### Exercise
Copy out all of the data word for word. Omit every picture.

--- Given data Enclosed Below ---

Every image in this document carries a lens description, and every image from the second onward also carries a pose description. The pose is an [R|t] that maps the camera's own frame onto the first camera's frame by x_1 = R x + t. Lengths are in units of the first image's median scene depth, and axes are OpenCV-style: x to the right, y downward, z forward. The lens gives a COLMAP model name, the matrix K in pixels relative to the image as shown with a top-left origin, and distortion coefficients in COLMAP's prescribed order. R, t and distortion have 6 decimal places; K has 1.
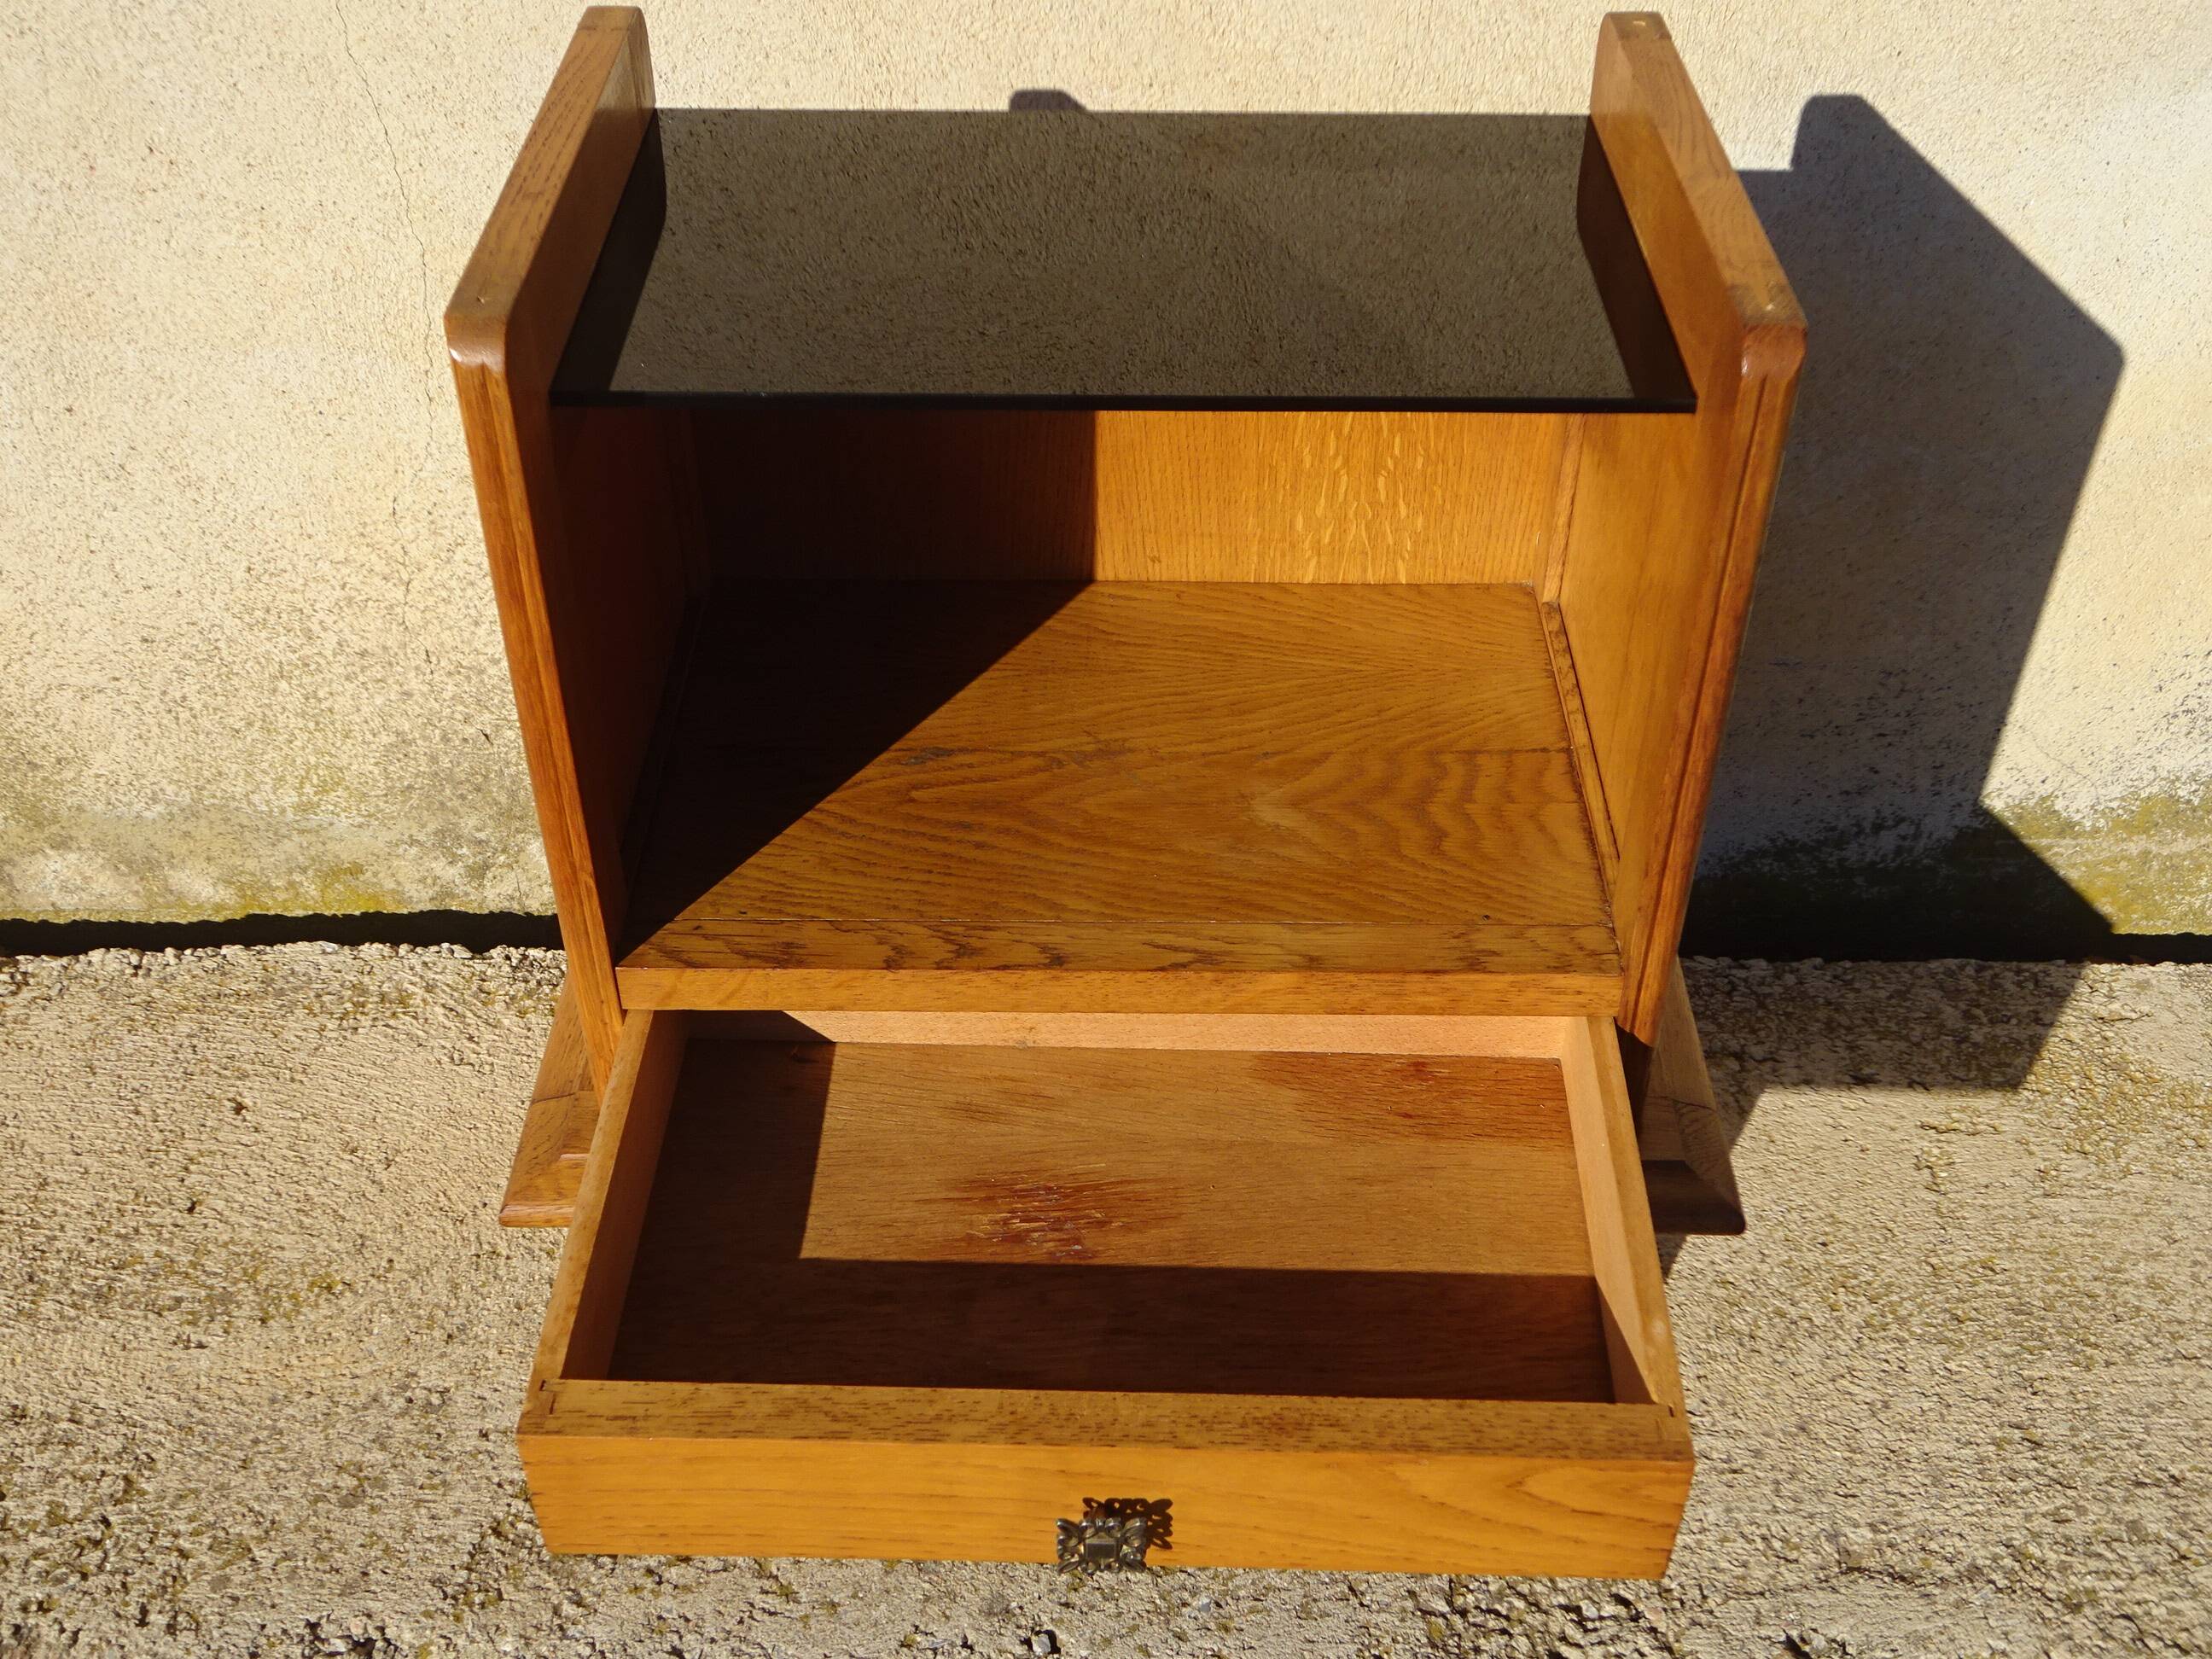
lens RADIAL K [[2356.3, 0, 1111.0], [0, 2356.3, 825.5], [0, 0, 1]] dist [0.009775, 0.027552]
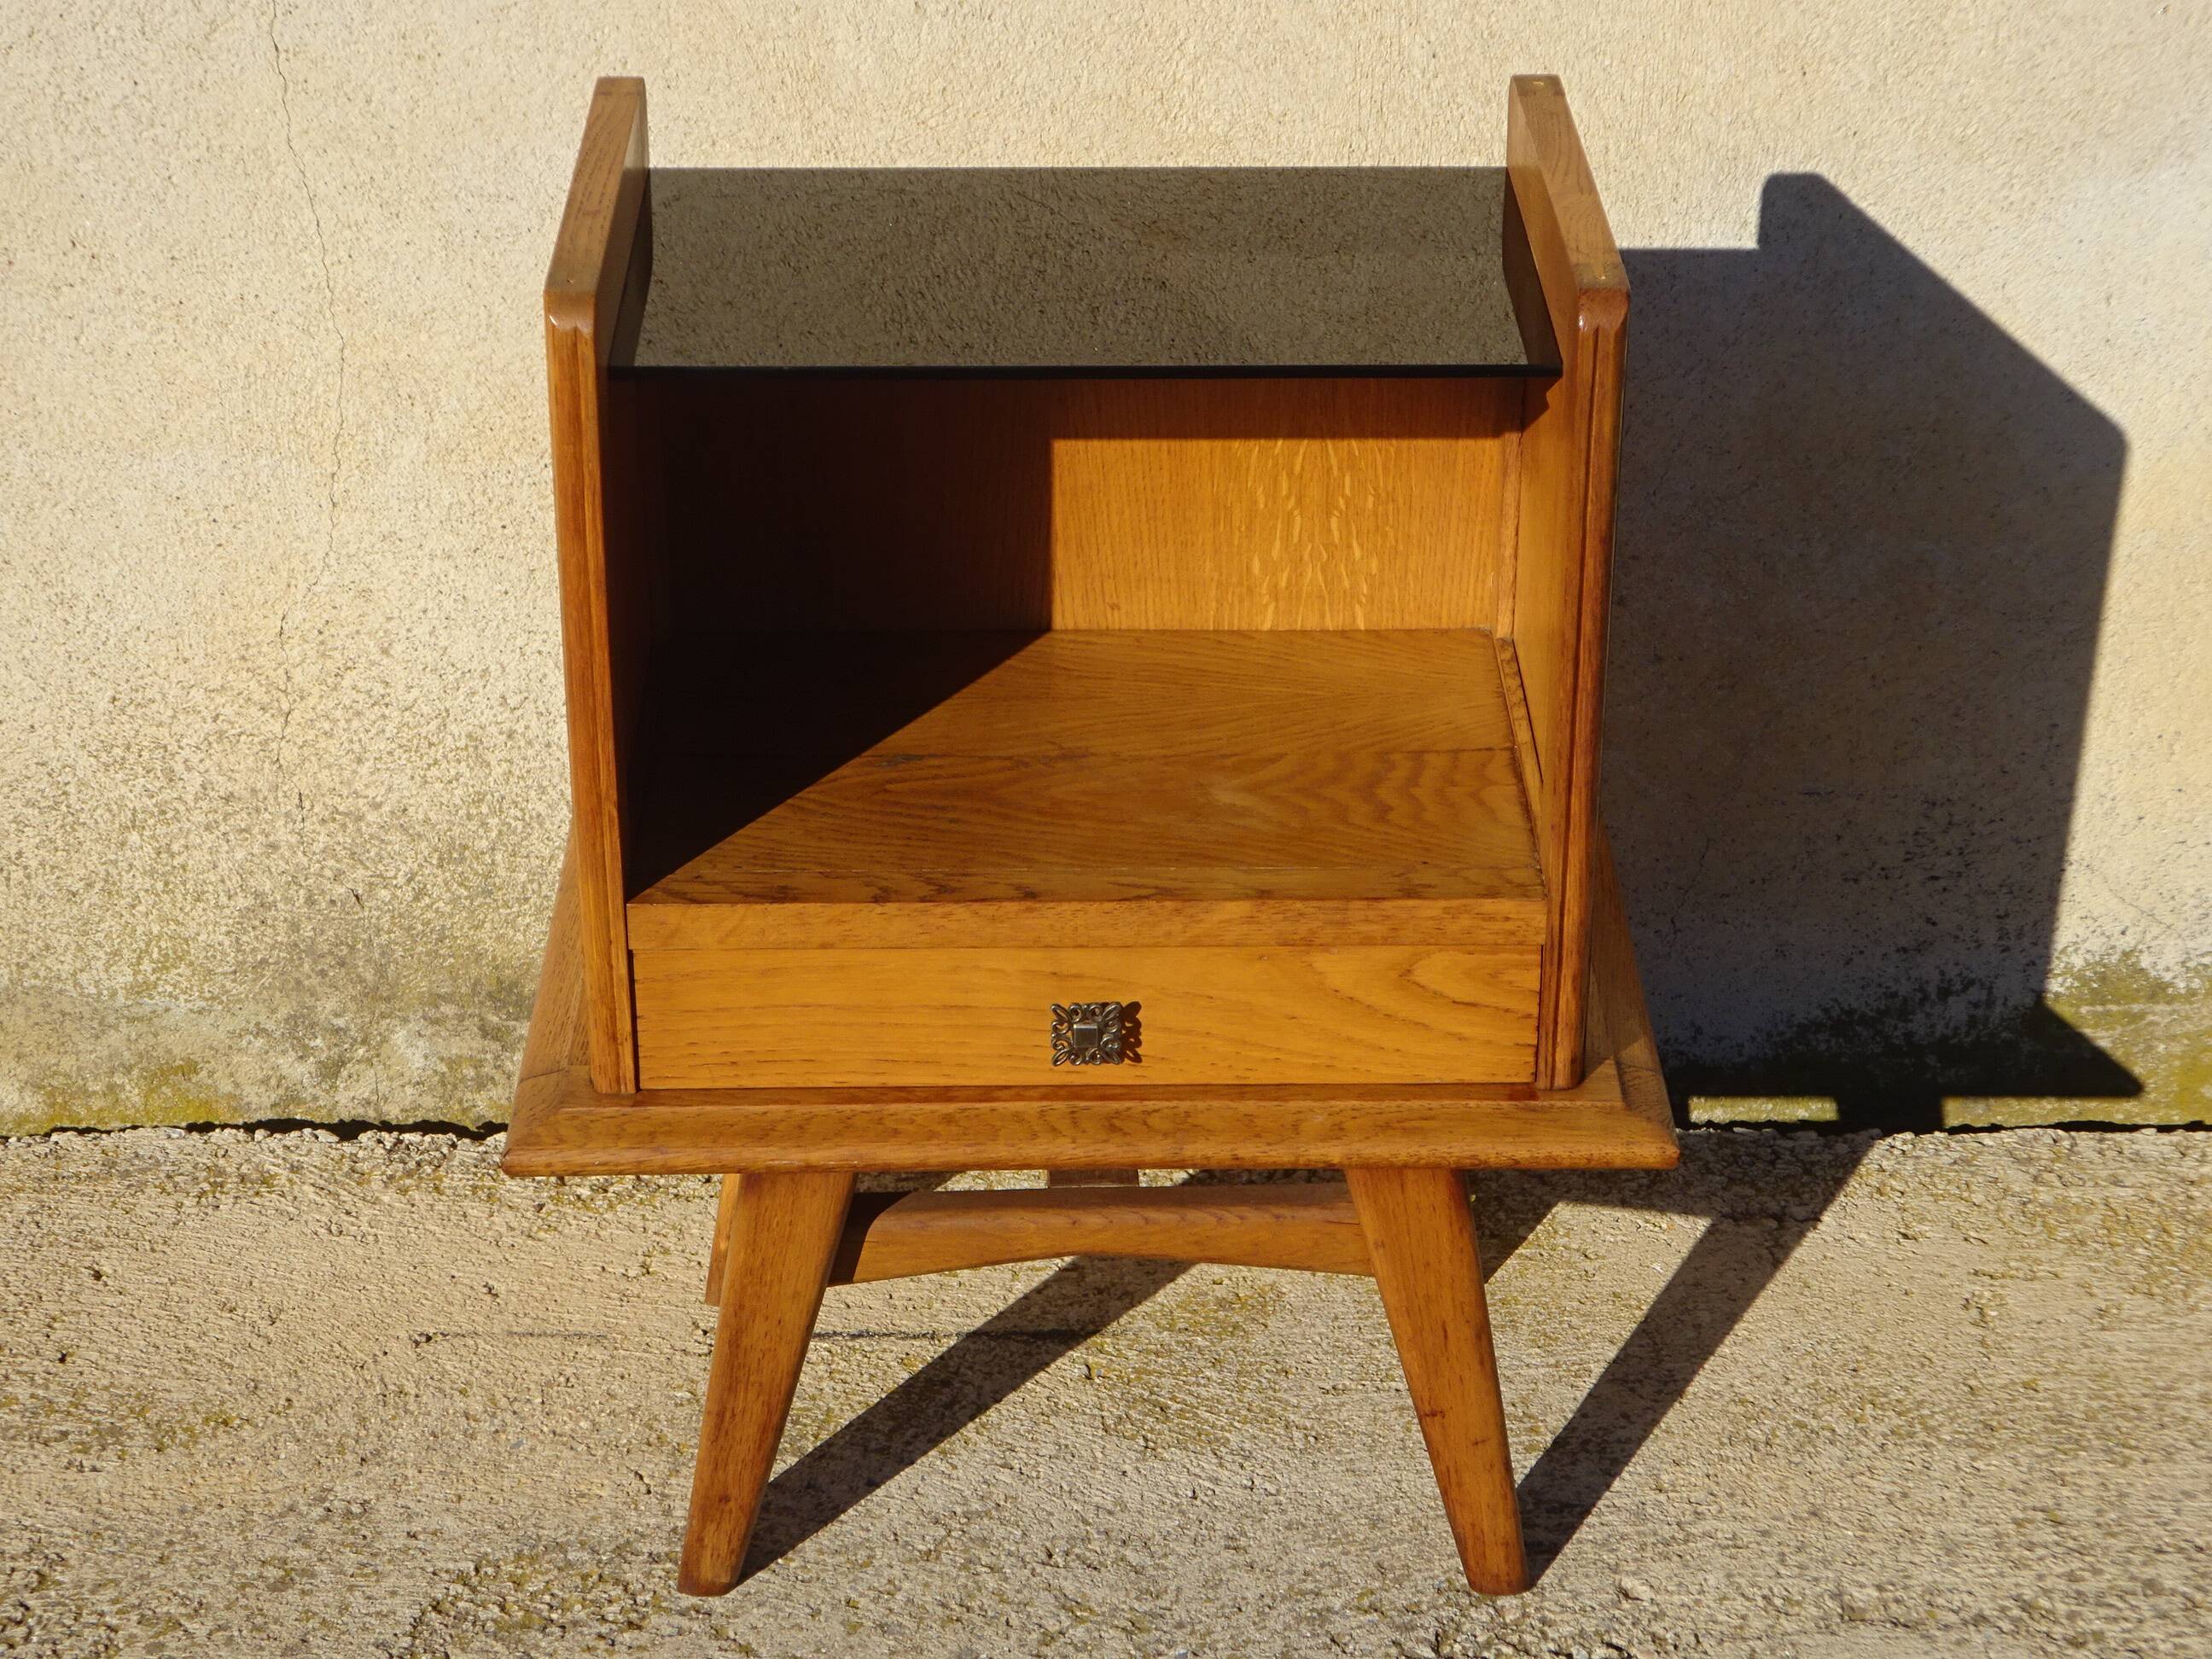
lens RADIAL K [[4586.9, 0, 1111.4], [0, 4586.9, 833.9], [0, 0, 1]] dist [0.067964, -0.444675]
pose [[0.999744, -0.010383, 0.020088, -0.021243], [0.014283, 0.978662, -0.204979, 0.356457], [-0.017531, 0.205213, 0.978560, -0.833071]]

--- End of Enclosed Given data ---

### Answer section
Every image in this document carries a lens description, and every image from the second onward also carries a pose description. The pose is an [R|t] that maps the camera's own frame onto the first camera's frame by x_1 = R x + t. Lengths are in units of the first image's median scene depth, and axes are OpenCV-style: x to the right, y downward, z forward. The lens gives a COLMAP model name, the matrix K in pixels relative to the image as shown with a top-left origin, and distortion coefficients in COLMAP's prescribed order. R, t and distortion have 6 decimal places; K has 1.
lens RADIAL K [[2356.3, 0, 1111.0], [0, 2356.3, 825.5], [0, 0, 1]] dist [0.009775, 0.027552]
lens RADIAL K [[4586.9, 0, 1111.4], [0, 4586.9, 833.9], [0, 0, 1]] dist [0.067964, -0.444675]
pose [[0.999744, -0.010383, 0.020088, -0.021243], [0.014283, 0.978662, -0.204979, 0.356457], [-0.017531, 0.205213, 0.978560, -0.833071]]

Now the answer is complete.